• Work task:
Quote the records beneath, complete and exact. Leave out images.

*** Opening of Data shown ***

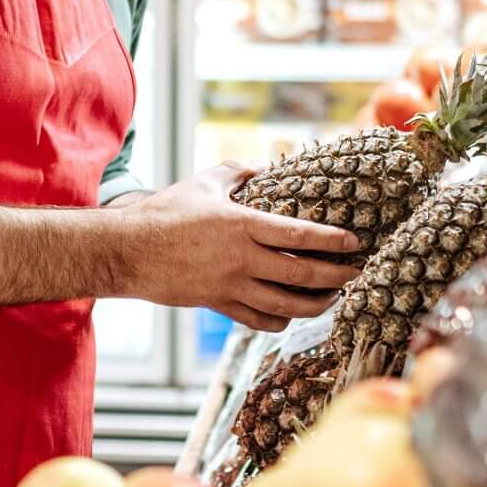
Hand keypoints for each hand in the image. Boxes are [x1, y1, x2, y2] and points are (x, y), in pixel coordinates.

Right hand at [111, 162, 363, 331]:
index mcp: (242, 225)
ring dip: (316, 305)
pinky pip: (259, 320)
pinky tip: (291, 313)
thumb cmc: (165, 212)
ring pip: (285, 304)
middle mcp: (241, 259)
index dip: (331, 241)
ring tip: (334, 298)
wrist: (129, 251)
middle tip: (357, 274)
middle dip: (335, 277)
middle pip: (301, 275)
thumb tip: (268, 166)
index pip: (299, 235)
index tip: (354, 243)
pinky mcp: (218, 304)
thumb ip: (240, 172)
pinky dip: (281, 320)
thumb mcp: (205, 182)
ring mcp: (230, 286)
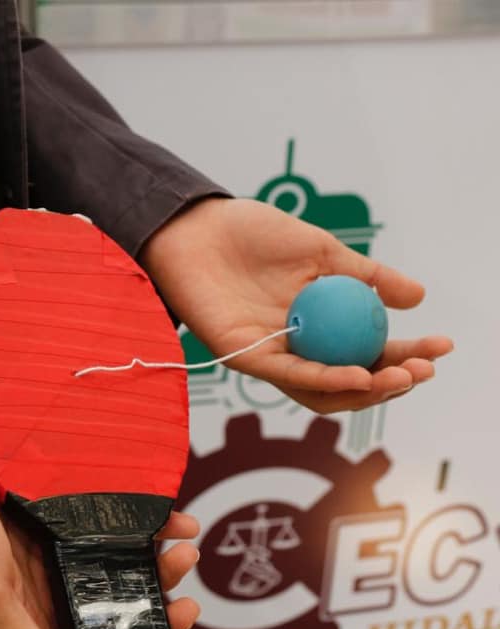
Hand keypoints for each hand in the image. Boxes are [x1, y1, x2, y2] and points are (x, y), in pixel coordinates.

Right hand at [0, 401, 199, 628]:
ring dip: (149, 547)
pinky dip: (129, 510)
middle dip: (154, 587)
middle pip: (109, 597)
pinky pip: (97, 513)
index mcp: (20, 619)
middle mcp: (34, 585)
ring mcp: (40, 542)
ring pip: (109, 554)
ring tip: (182, 534)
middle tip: (183, 569)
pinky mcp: (43, 506)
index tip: (177, 621)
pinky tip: (155, 503)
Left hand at [140, 198, 452, 412]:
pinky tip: (358, 376)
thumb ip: (367, 276)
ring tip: (401, 379)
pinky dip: (328, 379)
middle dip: (393, 380)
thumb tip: (419, 299)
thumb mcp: (323, 250)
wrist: (198, 229)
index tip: (441, 347)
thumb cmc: (253, 236)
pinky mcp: (247, 359)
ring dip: (366, 389)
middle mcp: (301, 347)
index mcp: (321, 324)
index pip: (370, 348)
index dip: (406, 352)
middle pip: (352, 378)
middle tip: (424, 370)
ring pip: (326, 389)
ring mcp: (275, 356)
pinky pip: (293, 376)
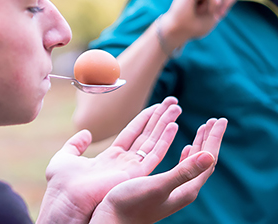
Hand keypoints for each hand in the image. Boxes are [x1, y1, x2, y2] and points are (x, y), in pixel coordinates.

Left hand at [37, 96, 181, 223]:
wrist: (65, 198)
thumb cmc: (62, 183)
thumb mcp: (67, 156)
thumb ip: (76, 144)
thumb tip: (86, 133)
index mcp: (109, 159)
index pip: (131, 135)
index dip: (143, 120)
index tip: (155, 107)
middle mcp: (123, 164)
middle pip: (146, 136)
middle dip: (159, 118)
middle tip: (172, 102)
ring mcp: (131, 169)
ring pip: (153, 142)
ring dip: (165, 124)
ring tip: (176, 107)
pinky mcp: (135, 175)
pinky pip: (155, 154)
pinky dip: (165, 139)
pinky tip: (173, 125)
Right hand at [90, 117, 227, 223]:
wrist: (113, 221)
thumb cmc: (131, 204)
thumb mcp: (158, 185)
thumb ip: (184, 172)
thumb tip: (210, 156)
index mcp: (187, 188)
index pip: (208, 158)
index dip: (214, 137)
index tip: (219, 119)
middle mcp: (184, 188)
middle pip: (203, 159)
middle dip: (210, 138)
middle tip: (216, 120)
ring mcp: (174, 188)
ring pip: (193, 161)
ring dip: (199, 142)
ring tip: (203, 128)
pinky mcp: (164, 187)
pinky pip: (182, 166)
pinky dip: (186, 153)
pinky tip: (184, 148)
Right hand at [160, 0, 237, 48]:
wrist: (178, 30)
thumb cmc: (195, 24)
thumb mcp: (216, 12)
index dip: (230, 2)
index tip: (219, 15)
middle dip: (223, 4)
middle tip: (212, 15)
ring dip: (215, 4)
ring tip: (204, 12)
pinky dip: (212, 2)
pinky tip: (204, 10)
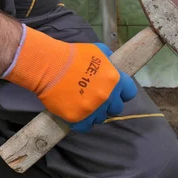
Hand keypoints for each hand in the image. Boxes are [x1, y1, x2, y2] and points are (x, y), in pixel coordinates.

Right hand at [3, 25, 136, 129]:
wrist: (48, 65)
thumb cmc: (71, 55)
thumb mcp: (96, 50)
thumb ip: (108, 59)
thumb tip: (112, 63)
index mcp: (114, 80)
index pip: (129, 93)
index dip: (121, 93)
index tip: (114, 92)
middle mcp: (107, 97)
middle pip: (116, 108)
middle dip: (108, 104)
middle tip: (96, 98)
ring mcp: (93, 109)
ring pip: (101, 119)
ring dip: (94, 113)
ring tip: (82, 105)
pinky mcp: (78, 118)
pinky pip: (86, 127)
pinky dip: (82, 123)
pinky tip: (77, 115)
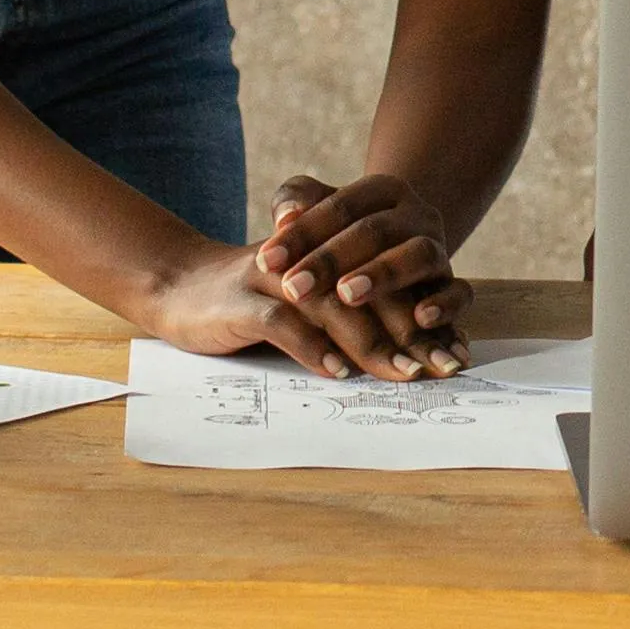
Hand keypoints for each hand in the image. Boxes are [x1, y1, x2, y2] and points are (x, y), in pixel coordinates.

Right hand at [142, 233, 417, 379]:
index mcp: (329, 255)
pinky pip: (283, 322)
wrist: (177, 285)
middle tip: (440, 367)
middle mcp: (308, 260)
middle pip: (369, 295)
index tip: (452, 353)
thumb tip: (406, 354)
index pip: (385, 285)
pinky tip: (338, 371)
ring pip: (333, 307)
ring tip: (403, 373)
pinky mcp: (242, 301)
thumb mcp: (302, 302)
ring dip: (372, 343)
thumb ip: (346, 317)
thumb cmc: (250, 301)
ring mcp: (274, 278)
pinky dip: (313, 348)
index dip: (421, 318)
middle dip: (409, 333)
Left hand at [248, 173, 474, 375]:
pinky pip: (461, 292)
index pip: (340, 206)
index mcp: (381, 191)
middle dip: (331, 260)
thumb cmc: (343, 234)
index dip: (301, 233)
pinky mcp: (453, 284)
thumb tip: (285, 217)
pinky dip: (445, 304)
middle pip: (376, 230)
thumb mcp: (318, 211)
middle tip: (293, 287)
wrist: (399, 247)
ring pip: (420, 255)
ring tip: (346, 295)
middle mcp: (415, 215)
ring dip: (383, 275)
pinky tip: (421, 319)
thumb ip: (295, 203)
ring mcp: (438, 248)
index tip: (265, 261)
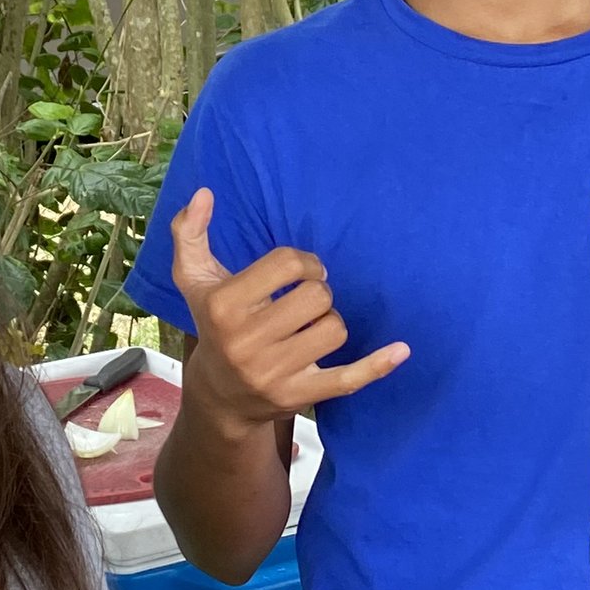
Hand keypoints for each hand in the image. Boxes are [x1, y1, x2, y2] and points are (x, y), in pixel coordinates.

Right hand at [170, 189, 407, 428]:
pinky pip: (348, 379)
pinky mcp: (299, 396)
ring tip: (310, 327)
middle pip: (317, 296)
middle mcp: (246, 342)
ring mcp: (274, 373)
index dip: (303, 262)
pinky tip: (401, 349)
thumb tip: (203, 192)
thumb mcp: (193, 279)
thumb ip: (189, 232)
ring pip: (334, 329)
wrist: (218, 396)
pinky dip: (377, 365)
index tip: (298, 272)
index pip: (288, 264)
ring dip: (329, 322)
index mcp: (224, 306)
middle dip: (317, 292)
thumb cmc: (213, 323)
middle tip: (305, 301)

*** Close of Data shown ***

• Solution to the exercise:
Hand keypoints for each hand in the image. Boxes are [x1, y1, x2, y2] and points are (x, y), in pixel coordinates.

Right hand at [111, 162, 363, 331]:
index mcp: (242, 225)
ring dip: (316, 305)
pinky pip: (259, 320)
pinky tip: (291, 313)
thumb cmc: (165, 212)
ring pip: (285, 304)
middle mcp: (241, 259)
index dip: (331, 241)
ring tip: (334, 298)
wrist: (129, 251)
middle tip: (357, 274)
middle dip: (335, 277)
middle pip: (301, 275)
thumb tip: (268, 166)
index pip: (299, 235)
index tip: (354, 243)
pinky mcp: (218, 304)
thumb ip: (240, 172)
pinky dip: (281, 320)
thumb mcp: (205, 182)
ring mcp: (230, 286)
Hand keypoints for each hand in the image. Boxes are [x1, y1, x2, y2] and points are (x, y), in pixel coordinates.

Right hand at [0, 401, 199, 628]:
ring dip: (149, 547)
pinky dip: (129, 510)
middle dip: (154, 587)
middle pip: (109, 597)
pinky pip: (97, 513)
index mcp: (20, 619)
middle mcp: (34, 585)
ring mcp: (40, 542)
ring pip: (109, 554)
ring tip: (182, 534)
middle tip: (183, 569)
pinky mcp: (43, 506)
index tip: (177, 621)
pinky tip: (155, 503)
Left hand at [140, 198, 452, 412]:
pinky tip: (358, 376)
thumb ip: (367, 276)
ring tip: (401, 379)
pinky dip: (328, 379)
middle dip: (393, 380)
thumb tip: (419, 299)
thumb mcp: (323, 250)
wrist: (198, 229)
index tip: (441, 347)
thumb cmc: (253, 236)
pinky mcp: (247, 359)
ring dip: (366, 389)
middle mcp: (301, 347)
index mcp: (321, 324)
index pip: (370, 348)
index dip: (406, 352)
middle pip: (352, 378)
middle tip: (424, 370)
ring pip: (326, 389)
ring mcp: (275, 356)
pinky pip: (293, 376)
Hand keypoints for each hand in the image. Boxes are [x1, y1, x2, y2] and points are (x, y), in pixel coordinates.

Left hand at [37, 96, 181, 223]:
wrist: (65, 198)
thumb cmc: (62, 183)
thumb mcp: (67, 156)
thumb ip: (76, 144)
thumb tip: (86, 133)
index mcp: (109, 159)
index pip: (131, 135)
index dip: (143, 120)
index tip: (155, 107)
middle mcp: (123, 164)
middle pip: (146, 136)
middle dip: (159, 118)
middle tip: (172, 102)
ring mcp: (131, 169)
ring pip: (153, 142)
ring dip: (165, 124)
ring tip: (176, 107)
pinky mcp: (135, 175)
pinky pip: (155, 154)
pinky dip: (165, 139)
pinky tip: (173, 125)
Right hand at [90, 117, 227, 223]:
wrist: (113, 221)
thumb cmc: (131, 204)
thumb mcp: (158, 185)
thumb ip: (184, 172)
thumb tip: (210, 156)
index mcp: (187, 188)
index pip: (208, 158)
index dip: (214, 137)
index tip: (219, 119)
middle mcp: (184, 188)
middle pip: (203, 159)
middle dip: (210, 138)
middle tip: (216, 120)
ring mcp: (174, 188)
ring pip: (193, 161)
ring dip: (199, 142)
ring tip: (203, 128)
pinky mcp: (164, 187)
pinky pip: (182, 166)
pinky dip: (186, 153)
pinky tip: (184, 148)
Right hand at [160, 0, 237, 48]:
wrist: (178, 30)
thumb cmc: (195, 24)
thumb mcp: (216, 12)
index dip: (230, 2)
index tip: (219, 15)
middle dip: (223, 4)
middle tip: (212, 15)
ring dip: (215, 4)
ring tip: (204, 12)
pinky dip: (212, 2)
pinky tip: (204, 10)
Hand keypoints for each hand in the image. Boxes are [x1, y1, x2, y2] and points are (x, y), in pixel coordinates.

Right hand at [3, 25, 136, 129]:
wrist: (48, 65)
thumb cmc: (71, 55)
thumb mcp: (96, 50)
thumb ip: (108, 59)
thumb tip: (112, 63)
index mcp: (114, 80)
index pip: (129, 93)
index dip: (121, 93)
index tip: (114, 92)
middle mcp: (107, 97)
middle pip: (116, 108)
middle dip: (108, 104)
middle tip: (96, 98)
ring mcp: (93, 109)
ring pip: (101, 119)
ring dip: (94, 113)
ring tip: (82, 105)
pinky mcp: (78, 118)
pinky pip: (86, 127)
pinky dip: (82, 123)
pinky tip: (77, 115)
Hand keypoints for each hand in the image. Boxes are [x1, y1, x2, y2] and points are (x, y), in pixel coordinates.

Right hand at [142, 233, 417, 379]:
index mcp: (329, 255)
pinky pip: (283, 322)
wrist: (177, 285)
middle tip: (440, 367)
middle mcp: (308, 260)
middle pip: (369, 295)
index tip: (452, 353)
thumb tip: (406, 354)
index pip: (385, 285)
pinky tip: (338, 371)
ring pip: (333, 307)
ring tip: (403, 373)
pinky mcp: (242, 301)
thumb mcp: (302, 302)
ring dip: (372, 343)
thumb ip: (346, 317)
thumb cmc: (250, 301)
ring mcp: (274, 278)
pinky dip: (313, 348)
index dip: (421, 318)
middle dip: (409, 333)
Left hand at [248, 173, 474, 375]:
pinky pip: (461, 292)
index pip: (340, 206)
index mcp: (381, 191)
middle dip: (331, 260)
thumb cmc: (343, 234)
index dip: (301, 233)
pinky mcp: (453, 284)
thumb tip: (285, 217)
pinky dip: (445, 304)
middle pip: (376, 230)
thumb mcp: (318, 211)
middle tip: (293, 287)
wrist: (399, 247)
ring pip: (420, 255)
ring tip: (346, 295)
middle mcp: (415, 215)
ring dip: (383, 275)
pinky tip: (421, 319)
thumb ip: (295, 203)
ring mcp: (438, 248)
index tip: (265, 261)
Hand keypoints for each hand in the image. Boxes are [x1, y1, x2, y2] and points are (x, y), in pixel coordinates.

Right hand at [170, 189, 407, 428]:
pinky pip: (348, 379)
pinky mcp: (299, 396)
ring tip: (310, 327)
middle pip: (317, 296)
middle mcp: (246, 342)
ring mcp: (274, 373)
index dip: (303, 262)
pinky tip: (401, 349)
thumb tip: (203, 192)
thumb mcp: (193, 279)
thumb ip: (189, 232)
ring pip: (334, 329)
wrist: (218, 396)
pinky dip: (377, 365)
index tip: (298, 272)
index pip: (288, 264)
ring dip: (329, 322)
index mcp: (224, 306)
middle dip: (317, 292)
thumb cmc: (213, 323)
middle tip: (305, 301)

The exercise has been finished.